Further, the intelligent decision module performs intelligent decision based on the analysis result of the data aggregation module to obtain a decision on the health state of the distributed storage system, specifically performing state deduction according to the observed data characteristics:
if the observable data is stable and higher, the system is loaded and heavy, and the deduction is performed to be in a system busy state;
If the observable data is always higher and the system load is low, deducing that the observable data is in a sub-health state of the slow disc;
if error request statistics or frequent wave crest and wave trough occur, deducing the hard disk bad block;
If the non-observable data has a peak, the system load occurs along with the peak, and the storm data is deduced to be in a busy state in the storm data inrush stage;
If the non-observable data is gentle and the observable data has no increment, deducing that the observable data is in the health state of the storage node;
Wherein the observable data is used to identify storage node abnormal states and predict future states, and the non-observable data is used to describe normal operating states.
A second aspect of the present invention proposes an electronic device, comprising a processor and a memory communicatively connected to the processor and configured to store instructions executable by the processor, the processor being configured to perform a method for real-time monitoring of a distributed storage system according to any of the first aspects.

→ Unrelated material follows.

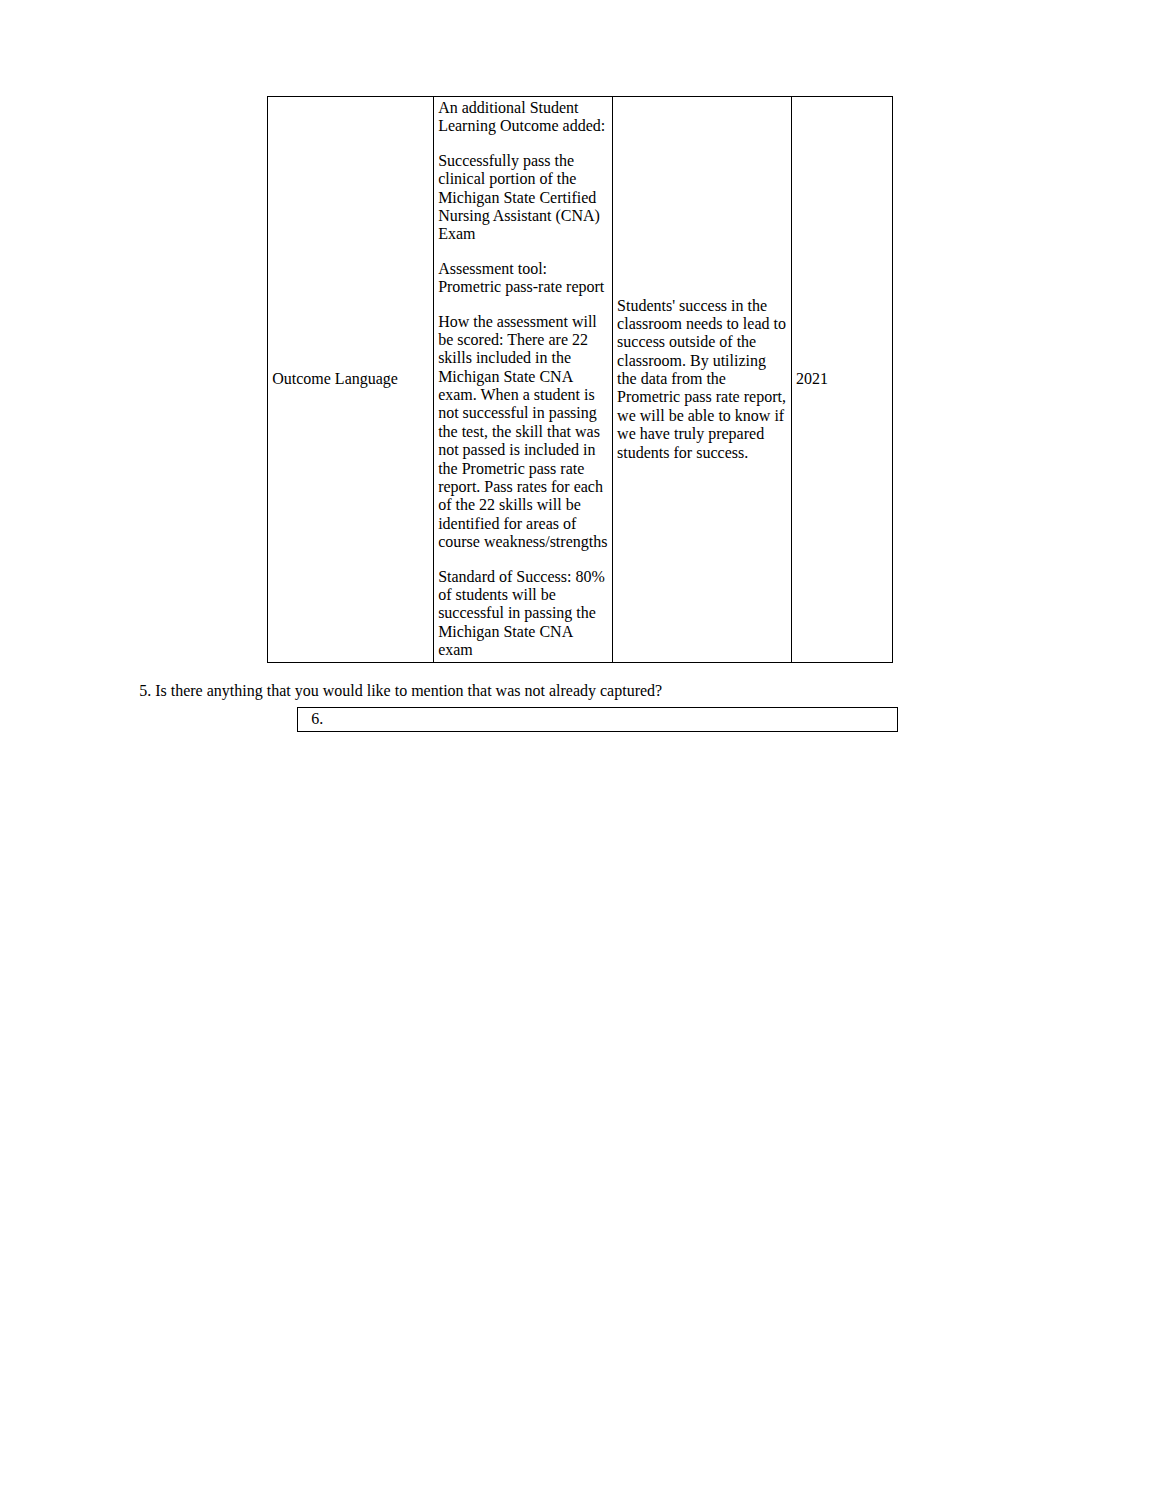| Outcome Language | An additional Student Learning Outcome added: Successfully pass the clinical portion of the Michigan State Certified Nursing Assistant (CNA) Exam Assessment tool: Prometric pass-rate report How the assessment will be scored: There are 22 skills included in the Michigan State CNA exam. When a student is not successful in passing the test, the skill that was not passed is included in the Prometric pass rate report. Pass rates for each of the 22 skills will be identified for areas of course weakness/strengths Standard of Success: 80% of students will be successful in passing the Michigan State CNA exam | Students' success in the classroom needs to lead to success outside of the classroom. By utilizing the data from the Prometric pass rate report, we will be able to know if we have truly prepared students for success. | 2021 |
Is there anything that you would like to mention that was not already captured?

A third aspect of the present invention proposes a server comprising at least one processor and a memory communicatively coupled to the processor, the memory storing instructions executable by the at least one processor to cause the at least one processor to perform a method for real-time monitoring of a distributed storage system according to any of the first aspects.
A fourth aspect of the present invention proposes a computer readable storage medium storing a computer program which, when executed by a processor, implements a method for real-time monitoring of a distributed storage system according to any of the first aspects.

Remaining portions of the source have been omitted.